Sobre o que lhe interessa escrever? Nos seus livros há sempre um olhar sobre os hábitos das pessoas, as relações.
Eu escrevo sobre pessoas. As reações, a mentalidade, os sentimentos e escrevo, sobretudo, aquilo que é o ser humano na sua múltipla forma de se mover no mundo. Isso é inesgotável. Cada ser humano é em si mesmo um universo. Quando se juntam dois e três universos distintos, pode dar-se aquelas situações bizarras que levam às histórias. Inventa-se tudo, mas não se inventam sentimentos. Esses são sempre os mesmos que acompanharam a natureza humana.
Como é que tem vivido estes momentos de pandemia?
É muito aborrecido! Muito aborrecido! Mas do aborrecido ao dramático vai a diferença de quem não lhe aconteceu nada de grave e não viu a sua vida demasiado afetada. É tão chato, a máscara, e isto e aquilo e a distância. Estou nessa fase e espero não a ultrapassar! É uma coisa muito contrária à nossa vida livre, de andar na rua e sentarmo-nos com quem quisermos e falar livremente.

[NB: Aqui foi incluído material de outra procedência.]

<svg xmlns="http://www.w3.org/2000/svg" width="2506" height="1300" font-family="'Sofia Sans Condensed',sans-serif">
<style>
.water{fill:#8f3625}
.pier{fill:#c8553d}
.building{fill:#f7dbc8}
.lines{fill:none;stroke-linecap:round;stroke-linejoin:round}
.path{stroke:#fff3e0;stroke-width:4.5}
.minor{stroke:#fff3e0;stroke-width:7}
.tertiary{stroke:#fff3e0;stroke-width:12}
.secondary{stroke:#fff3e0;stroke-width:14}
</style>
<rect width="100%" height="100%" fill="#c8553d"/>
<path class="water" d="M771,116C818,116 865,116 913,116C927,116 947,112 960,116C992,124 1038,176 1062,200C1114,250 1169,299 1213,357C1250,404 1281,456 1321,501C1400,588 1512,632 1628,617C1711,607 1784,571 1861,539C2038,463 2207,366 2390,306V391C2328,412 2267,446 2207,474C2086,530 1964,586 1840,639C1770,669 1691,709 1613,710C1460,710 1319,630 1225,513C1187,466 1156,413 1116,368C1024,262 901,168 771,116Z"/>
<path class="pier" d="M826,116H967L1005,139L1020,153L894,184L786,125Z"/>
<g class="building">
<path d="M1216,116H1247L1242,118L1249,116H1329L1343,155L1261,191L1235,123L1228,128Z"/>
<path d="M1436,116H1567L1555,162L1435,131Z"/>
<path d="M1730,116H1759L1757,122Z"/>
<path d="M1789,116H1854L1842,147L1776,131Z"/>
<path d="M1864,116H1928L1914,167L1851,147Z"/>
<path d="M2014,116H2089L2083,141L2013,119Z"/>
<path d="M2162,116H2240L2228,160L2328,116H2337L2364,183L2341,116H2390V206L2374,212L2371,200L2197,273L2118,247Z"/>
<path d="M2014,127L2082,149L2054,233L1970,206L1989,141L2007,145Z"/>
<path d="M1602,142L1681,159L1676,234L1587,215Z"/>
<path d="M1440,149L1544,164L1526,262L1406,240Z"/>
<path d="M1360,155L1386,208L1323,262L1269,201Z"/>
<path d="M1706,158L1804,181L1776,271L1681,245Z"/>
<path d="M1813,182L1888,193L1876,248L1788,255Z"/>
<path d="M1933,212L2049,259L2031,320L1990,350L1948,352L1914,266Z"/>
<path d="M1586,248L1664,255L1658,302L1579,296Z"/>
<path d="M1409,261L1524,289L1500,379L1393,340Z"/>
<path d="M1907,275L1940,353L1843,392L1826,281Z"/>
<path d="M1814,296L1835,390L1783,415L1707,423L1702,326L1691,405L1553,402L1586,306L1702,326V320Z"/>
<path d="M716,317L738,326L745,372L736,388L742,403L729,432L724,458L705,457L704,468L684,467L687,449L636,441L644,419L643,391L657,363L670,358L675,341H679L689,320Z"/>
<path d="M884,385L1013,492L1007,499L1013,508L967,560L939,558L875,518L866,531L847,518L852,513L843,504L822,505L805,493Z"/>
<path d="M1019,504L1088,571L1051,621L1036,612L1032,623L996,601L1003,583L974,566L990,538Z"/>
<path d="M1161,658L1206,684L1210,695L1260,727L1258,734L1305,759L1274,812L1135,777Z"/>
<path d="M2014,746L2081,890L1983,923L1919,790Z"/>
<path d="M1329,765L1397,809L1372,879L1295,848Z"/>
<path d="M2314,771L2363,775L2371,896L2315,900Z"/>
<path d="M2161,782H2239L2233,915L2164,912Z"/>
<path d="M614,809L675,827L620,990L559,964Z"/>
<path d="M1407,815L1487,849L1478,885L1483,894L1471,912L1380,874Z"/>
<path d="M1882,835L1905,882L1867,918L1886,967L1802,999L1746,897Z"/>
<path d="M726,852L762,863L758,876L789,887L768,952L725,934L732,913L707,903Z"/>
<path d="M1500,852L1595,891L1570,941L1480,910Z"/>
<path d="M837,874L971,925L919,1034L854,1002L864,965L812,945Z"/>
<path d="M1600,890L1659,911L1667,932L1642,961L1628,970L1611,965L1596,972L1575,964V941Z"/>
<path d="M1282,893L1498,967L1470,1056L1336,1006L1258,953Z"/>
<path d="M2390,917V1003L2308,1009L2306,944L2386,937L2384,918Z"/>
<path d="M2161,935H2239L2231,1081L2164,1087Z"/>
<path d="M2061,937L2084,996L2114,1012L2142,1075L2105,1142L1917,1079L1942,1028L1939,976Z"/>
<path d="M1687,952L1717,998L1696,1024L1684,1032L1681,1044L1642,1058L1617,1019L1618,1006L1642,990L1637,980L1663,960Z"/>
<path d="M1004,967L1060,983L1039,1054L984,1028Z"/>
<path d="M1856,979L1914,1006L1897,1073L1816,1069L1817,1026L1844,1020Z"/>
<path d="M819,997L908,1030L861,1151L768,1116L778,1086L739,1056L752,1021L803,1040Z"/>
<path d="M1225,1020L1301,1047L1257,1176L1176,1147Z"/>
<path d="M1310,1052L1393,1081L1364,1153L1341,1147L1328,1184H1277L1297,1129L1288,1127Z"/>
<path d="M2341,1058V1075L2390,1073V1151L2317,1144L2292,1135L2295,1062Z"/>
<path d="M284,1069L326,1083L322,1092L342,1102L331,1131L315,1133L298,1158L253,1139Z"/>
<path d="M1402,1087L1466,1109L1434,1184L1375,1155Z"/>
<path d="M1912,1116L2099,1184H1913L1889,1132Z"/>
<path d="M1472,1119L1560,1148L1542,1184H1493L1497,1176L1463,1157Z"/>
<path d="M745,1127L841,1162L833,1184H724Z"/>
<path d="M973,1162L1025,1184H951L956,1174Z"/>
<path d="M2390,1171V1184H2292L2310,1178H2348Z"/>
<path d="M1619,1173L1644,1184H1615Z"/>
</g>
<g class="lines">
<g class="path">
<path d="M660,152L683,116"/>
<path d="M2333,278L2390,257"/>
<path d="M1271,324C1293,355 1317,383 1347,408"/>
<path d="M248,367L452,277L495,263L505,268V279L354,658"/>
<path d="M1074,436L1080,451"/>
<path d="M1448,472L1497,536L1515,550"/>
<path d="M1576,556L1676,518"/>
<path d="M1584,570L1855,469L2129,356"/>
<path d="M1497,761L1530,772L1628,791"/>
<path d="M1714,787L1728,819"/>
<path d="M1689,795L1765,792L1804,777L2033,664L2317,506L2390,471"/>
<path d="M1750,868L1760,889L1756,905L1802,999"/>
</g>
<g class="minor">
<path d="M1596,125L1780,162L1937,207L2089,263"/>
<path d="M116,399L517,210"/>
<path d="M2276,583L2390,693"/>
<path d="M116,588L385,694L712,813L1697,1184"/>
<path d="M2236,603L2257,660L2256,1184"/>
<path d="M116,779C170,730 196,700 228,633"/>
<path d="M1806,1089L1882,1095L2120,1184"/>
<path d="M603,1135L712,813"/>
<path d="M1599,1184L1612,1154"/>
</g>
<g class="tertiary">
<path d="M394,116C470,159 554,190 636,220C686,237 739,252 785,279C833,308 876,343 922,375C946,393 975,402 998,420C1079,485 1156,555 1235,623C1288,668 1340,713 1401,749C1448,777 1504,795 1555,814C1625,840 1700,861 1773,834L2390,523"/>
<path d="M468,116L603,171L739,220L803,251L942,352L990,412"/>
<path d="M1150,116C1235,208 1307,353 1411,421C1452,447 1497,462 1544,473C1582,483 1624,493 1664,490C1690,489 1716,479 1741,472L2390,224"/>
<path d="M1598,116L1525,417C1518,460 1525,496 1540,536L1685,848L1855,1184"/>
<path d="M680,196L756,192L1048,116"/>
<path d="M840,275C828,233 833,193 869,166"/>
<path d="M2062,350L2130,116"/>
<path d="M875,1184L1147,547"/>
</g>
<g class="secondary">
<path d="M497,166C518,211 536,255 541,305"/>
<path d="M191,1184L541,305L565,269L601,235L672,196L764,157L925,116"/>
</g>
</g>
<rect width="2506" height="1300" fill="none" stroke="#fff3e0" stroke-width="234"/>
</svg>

Foi jornalista toda a vida, é presidente do Clube dos Jornalistas. Com a pandemia, os média foram muito afetados. Como vê o futuro da imprensa?

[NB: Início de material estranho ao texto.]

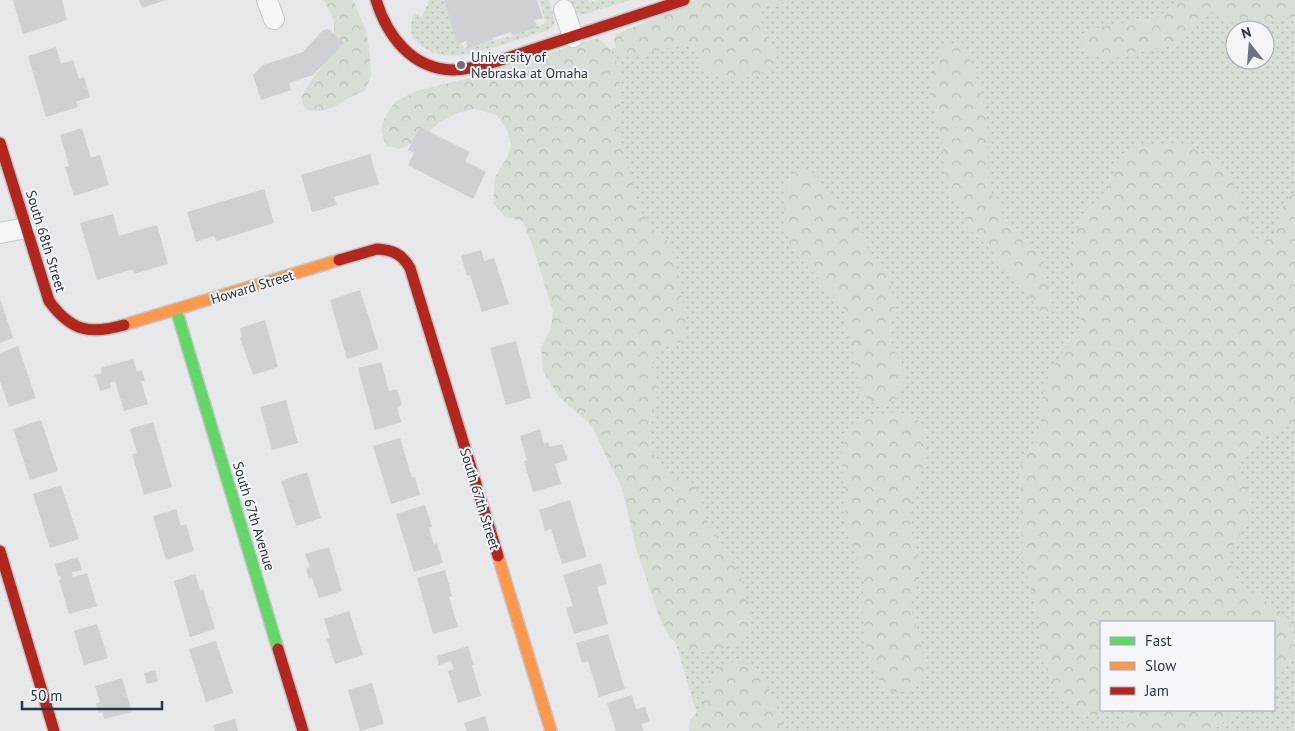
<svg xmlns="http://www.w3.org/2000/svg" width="1295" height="731" viewBox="0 0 1295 731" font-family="'PT Sans',sans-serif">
	<defs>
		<pattern id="grass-dots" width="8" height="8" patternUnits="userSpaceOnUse" patternTransform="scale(1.25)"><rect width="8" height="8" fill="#d6ded6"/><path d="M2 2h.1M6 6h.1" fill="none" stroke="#b8bfb9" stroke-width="1.8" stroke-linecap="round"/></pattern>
		<pattern id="forest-crowns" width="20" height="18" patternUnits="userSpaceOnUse" patternTransform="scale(1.25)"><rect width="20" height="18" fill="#d6ded6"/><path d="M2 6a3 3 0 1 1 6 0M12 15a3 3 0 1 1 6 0" fill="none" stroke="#b8bfb9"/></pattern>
	</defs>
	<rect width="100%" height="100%" fill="#e6e8ea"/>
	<path fill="url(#grass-dots)" fill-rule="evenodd" d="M 429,0 L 444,0 L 457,44 L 461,43 L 464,48 L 512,36 L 514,34 L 546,23 L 539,0 L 549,0 L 555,22 L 554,25 L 549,30 C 533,35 517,40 501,45 C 473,54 441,65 417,42 C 409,34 410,23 414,13 L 422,17 Z
		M 571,0 L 588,0 L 590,3 L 596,0 L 631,0 L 579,16 L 574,10 Z
		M 776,0 L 1295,0 L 1295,731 L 702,731 L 507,80 ZM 1235,30 L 1265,30 L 1265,60 L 1235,60 ZM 1101,622 L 1274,622 L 1274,710 L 1101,710 Z"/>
	<path fill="url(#forest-crowns)" d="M 324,0 L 353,0 L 366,30 L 370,55 L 371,76 L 365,91 C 341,98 331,117 305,109 L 301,98 L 312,79 L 324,64 L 327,49 L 334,31 L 334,20 Z
		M 696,0 L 797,0 L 769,5 L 759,16 L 775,50 C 774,55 773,62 770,66 C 761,80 735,78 720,79 L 703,66 L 696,54 L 685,44 L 632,57 L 621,56 L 614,44 L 615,35 Z
		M 1175,0 L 1295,0 L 1295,17 L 1277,19 L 1261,25 L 1229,22 L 1222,14 L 1207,12 L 1172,45 L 1105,60 L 1086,51 L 1079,37 L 1091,29 L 1158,17 L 1174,7 Z
		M 598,38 L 610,49 L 619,66 L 621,97 L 618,122 L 622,147 L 641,211 L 653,229 L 668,241 L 676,259 L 680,291 L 686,317 L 683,340 L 674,345 L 658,348 L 652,365 L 658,390 L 648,436 L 654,455 L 667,471 L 696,488 L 700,496 L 705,517 L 740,575 L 751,612 L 749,627 L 742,642 L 721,649 L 699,653 L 686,649 L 670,638 L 660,619 L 636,548 L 622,488 L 605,454 L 592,426 L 559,397 L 543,371 L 541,348 L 551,328 L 553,311 L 534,250 L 523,221 L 505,217 L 493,203 L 495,177 L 508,156 L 511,145 L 508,132 L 497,115 L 475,109 L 457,113 L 439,123 L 420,139 L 401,149 L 386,146 L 381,130 L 384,119 L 395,102 L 416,91 L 469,78 Z
		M 961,42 L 970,59 L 982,96 L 988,131 L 988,178 L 993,198 L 1005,218 L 1027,239 L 1039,257 L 1052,298 L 1050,314 L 1042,314 L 1022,286 L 985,244 L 966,227 L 964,212 L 956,198 L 949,192 L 944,166 L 942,140 L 930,96 L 930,80 L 941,50 L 949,44 Z
		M 1179,143 L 1203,153 L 1229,173 L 1256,239 L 1273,237 L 1282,208 L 1295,190 L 1295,423 L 1263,437 L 1239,457 L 1241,472 L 1249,495 L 1250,514 L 1240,535 L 1228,553 L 1235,576 L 1246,587 L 1287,616 L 1295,637 L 1295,649 L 1292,659 L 1282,673 L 1274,681 L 1274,622 L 1101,622 L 1101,710 L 1108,710 L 1095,716 L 1081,713 L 1059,699 L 1050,675 L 1040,658 L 1039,622 L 1031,587 L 1023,562 L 1020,466 L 1030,450 L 1041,423 L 1042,403 L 1045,380 L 1062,353 L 1078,335 L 1081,316 L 1073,286 L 1069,254 L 1076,232 L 1085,209 L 1104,197 L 1112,180 L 1118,160 L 1134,147 L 1156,144 Z
		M 799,169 L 809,169 L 818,178 L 827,196 L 852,215 L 868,249 L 881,265 L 890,280 L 894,301 L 894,313 L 889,330 L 890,342 L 904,370 L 903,385 L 898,398 L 884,406 L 873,403 L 861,394 L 843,307 L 790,247 L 784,222 L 785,202 L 787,181 Z
		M 895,412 L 911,415 L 922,424 L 926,437 L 927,455 L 911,499 L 910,526 L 922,568 L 911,605 L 927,669 C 915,690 910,695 885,691 L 876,676 L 868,657 L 862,608 L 864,581 L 856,555 L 848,537 L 841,457 L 845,438 L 854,422 L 874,414 Z
		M 738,660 C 742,662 749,664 753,667 C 766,677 780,714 785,731 L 689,731 L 690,720 L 702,706 L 708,683 L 718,668 Z
		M 1137,710 L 1239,710 L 1212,731 L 1116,731 L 1129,715 Z"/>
	<path fill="#ced0d3" d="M 13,0 L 62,0 L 67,20 L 23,34 Z
		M 139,0 L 166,0 L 142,8 Z
		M 444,0 L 537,0 L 543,18 L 535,20 L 537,27 L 512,35 L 511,32 L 492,38 L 493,40 L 468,48 L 466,41 L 457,44 Z
		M 328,29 L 344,43 L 313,75 L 289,83 L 291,90 L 261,100 L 253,75 L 263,65 L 303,52 L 323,30 Z
		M 56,47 L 61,64 L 73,60 L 79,79 L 84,77 L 90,97 L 76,102 L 78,107 L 46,117 L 28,56 Z
		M 420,127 L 470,152 L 465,161 L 486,172 L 473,199 L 408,165 L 414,153 L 408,150 Z
		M 82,128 L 91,158 L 100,155 L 109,185 L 74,196 L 65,167 L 69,166 L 60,135 Z
		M 370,154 L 379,184 L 334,197 L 337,205 L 312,212 L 301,175 Z
		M 264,189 L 274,223 L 217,241 L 214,236 L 196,242 L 187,212 Z
		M 113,214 L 119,236 L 157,225 L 168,264 L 134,274 L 133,269 L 97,280 L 80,223 Z
		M 481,250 L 484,261 L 494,258 L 509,304 L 482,312 L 470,275 L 467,276 L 461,256 Z
		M 360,290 L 379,349 L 347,359 L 330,300 Z
		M 0,299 L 13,338 L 0,343 Z
		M 265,320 L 278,367 L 253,375 L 240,338 L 242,337 L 240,328 Z
		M 516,341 L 531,398 L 506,405 L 490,348 Z
		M 18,346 L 36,398 L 9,407 L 0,381 L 0,353 Z
		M 133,359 L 137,372 L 142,370 L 145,381 L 141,381 L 148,404 L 124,411 L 115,381 L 110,383 L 111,388 L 100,391 L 95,375 L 102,373 L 101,368 Z
		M 381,362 L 389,391 L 397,389 L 402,405 L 397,407 L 401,422 L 375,430 L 358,368 Z
		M 286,400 L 298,443 L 272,450 L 260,407 Z
		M 41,420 L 58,471 L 30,480 L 13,429 Z
		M 153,422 L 172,487 L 144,495 L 132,454 L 137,453 L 130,429 Z
		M 540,429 L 544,444 L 548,442 L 550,447 L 562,444 L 568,460 L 555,464 L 561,484 L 533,492 L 524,461 L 527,460 L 520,436 Z
		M 400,438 L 412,478 L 415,477 L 420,495 L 391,504 L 373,446 Z
		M 307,472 L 321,518 L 296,526 L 281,481 Z
		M 61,485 L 79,539 L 50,548 L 33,494 Z
		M 570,500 L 587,557 L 562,564 L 551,529 L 545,531 L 539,510 Z
		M 425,505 L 432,527 L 429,528 L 434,545 L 437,543 L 443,563 L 414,572 L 396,514 Z
		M 176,509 L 181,526 L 186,524 L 194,551 L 166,560 L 153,516 Z
		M 329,547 L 342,591 L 319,598 L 312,578 L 309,579 L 306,569 L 310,567 L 305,554 Z
		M 78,557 L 82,570 L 72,572 L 73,577 L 87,573 L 97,606 L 69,614 L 59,580 L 61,579 L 60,576 L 58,576 L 55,564 Z
		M 601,563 L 607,584 L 597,587 L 608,624 L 574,634 L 566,608 L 573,606 L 563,575 Z
		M 445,570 L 452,596 L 449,597 L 458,627 L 433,634 L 417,578 Z
		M 195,574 L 200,590 L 203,589 L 215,629 L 190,637 L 174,581 Z
		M 349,611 L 363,655 L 335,664 L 327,639 L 330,638 L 324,619 Z
		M 97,624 L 108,658 L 84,665 L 74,631 Z
		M 608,634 L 625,689 L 599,697 L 588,661 L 582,663 L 576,643 Z
		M 216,641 L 233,693 L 206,702 L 189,649 Z
		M 468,646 L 474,665 L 472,665 L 481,696 L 458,703 L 448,671 L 454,669 L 451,661 L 439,665 L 437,656 Z
		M 155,670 L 158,681 L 147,684 L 144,673 Z
		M 122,678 L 132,712 L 104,719 L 102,712 L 99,713 L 96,704 L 100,702 L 95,686 Z
		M 372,683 L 384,724 L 360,731 L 348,690 Z
		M 632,695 L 636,709 L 645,707 L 650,721 L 641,724 L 644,731 L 616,731 L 607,703 Z
		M 485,716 L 489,731 L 467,731 L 464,723 Z
		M 235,719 L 238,731 L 215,731 L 213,725 Z"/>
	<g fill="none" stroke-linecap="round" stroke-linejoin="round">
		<g stroke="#c4c6c8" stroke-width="22">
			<path id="street" d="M 267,0 L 274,19
				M 564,10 L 573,37
				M 0,233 L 26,228"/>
		</g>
		<g stroke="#c4c6c8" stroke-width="14">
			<path id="fast" d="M 176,309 L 278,649"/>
		</g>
		<g stroke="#c4c6c8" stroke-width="14">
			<path id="slow" d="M 124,325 L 339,260
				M 498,556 L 551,731"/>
		</g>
		<g stroke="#c4c6c8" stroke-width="14">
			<path id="jam" d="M 376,0 C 387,36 412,69 453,70 C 468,70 483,65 498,61 L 684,0
				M 0,143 L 49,301 C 71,331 89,335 124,325
				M 339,260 L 377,249 C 393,250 402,254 410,268 L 498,556
				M 0,551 L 54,731
				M 278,649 L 303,731"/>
		</g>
		<use href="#street" stroke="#f5f6f7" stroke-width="20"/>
		<use href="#fast" stroke="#63d668" stroke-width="11"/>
		<use href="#slow" stroke="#ff974d" stroke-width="11"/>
		<use href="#jam" stroke="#b3261e" stroke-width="11"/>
	</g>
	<circle fill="#6c737f" stroke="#f4f6f9" stroke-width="2" cx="461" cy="65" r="5"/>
	<g text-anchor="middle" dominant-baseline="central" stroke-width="4" stroke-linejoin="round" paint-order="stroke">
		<g font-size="14" fill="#2b3445" stroke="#f4f6f9" text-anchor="start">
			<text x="471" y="57">University of<tspan x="471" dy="16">Nebraska at Omaha</tspan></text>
		</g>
		<g font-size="14" fill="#2b3445" stroke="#f4f6f9">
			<text transform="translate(46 241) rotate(73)">South 68th Street</text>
			<text transform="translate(252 287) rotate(-17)">Howard Street</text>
			<text transform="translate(480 499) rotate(73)">South 67th Street</text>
			<text transform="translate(254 516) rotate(73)">South 67th Avenue</text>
		</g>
	</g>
	<rect x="1100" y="621" width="175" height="90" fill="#f4f6f9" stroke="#a4a8b1"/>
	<rect x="1110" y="637" width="25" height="8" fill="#63d668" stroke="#a4a8b1"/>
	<text x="1145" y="646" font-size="15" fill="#2b3445">Fast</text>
	<rect x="1110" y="662" width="25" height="8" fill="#ff974d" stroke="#a4a8b1"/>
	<text x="1145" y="671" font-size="15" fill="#2b3445">Slow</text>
	<rect x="1110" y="687" width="25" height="8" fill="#b3261e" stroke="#a4a8b1"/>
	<text x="1145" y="696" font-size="15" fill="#2b3445">Jam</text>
	<g transform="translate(1250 45) rotate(343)"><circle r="24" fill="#f4f6f9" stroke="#a4a8b1"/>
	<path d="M0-4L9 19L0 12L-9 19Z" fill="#6c737f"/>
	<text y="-8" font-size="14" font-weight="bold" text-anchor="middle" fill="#2b3445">N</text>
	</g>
	<path d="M22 701v8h140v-8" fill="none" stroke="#2b3445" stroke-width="2.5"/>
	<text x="30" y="701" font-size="15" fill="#2b3445" stroke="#f4f6f9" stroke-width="4" paint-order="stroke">50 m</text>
</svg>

Começou há uns anos uma espécie de pandemia nos jornais que foram as tecnologias que foram liquidando um a um, e poucos vão restar, aqueles instrumentos de conhecimento que eram os jornais. Eu continuo a ter o hábito de comprar jornais. As tecnologias vieram dar um arraso total no velho jornal de papel. Agora há os jornais pelas vias digitais, mas não é a mesma coisa. As tecnologias vieram substituir de forma imperfeita o velho jornal de papel que está a morrer.
E a rádio?
A rádio tem uma enorme vantagem sobre os audiovisuais. Eu sou um grande fã da rádio e é a que menos tem sofrido e há de sofrer nesta avassaladora ofensiva das tecnologias. A rádio só vai beneficiar com as tecnologias. A rádio é a transmissão da voz e do conhecimento através dos nossos sentidos e vai permanecer sempre.
A sua editora, a Clube do Autor, vai agora reeditar o livro "Uma Noite Não São Dias", que vai ser lançado em Penafiel. É um livro que é passado no futuro, em 2044.
É uma paródia sobre o que pode acontecer ao mundo no futuro, em 2044. Vemos as grandes transformações na vida do cidadão comum, no tempo em que quase tudo já começou a ser diferente. Um tipo da minha idade, de 84, já passou por muitas gerações, muitos hábitos e estilos de vida. Eu mantenho alguns hábitos da minha infância, como gostar de rir e de me divertir, mas não deixo de ser imune às transformações. O percurso já longo da minha vida vai-me mostrando que os seres humanos continuam a ser semelhantes. Há excelentes pessoas, há 'melgas', há isto e aquilo, mas o que não muda são os sentimentos.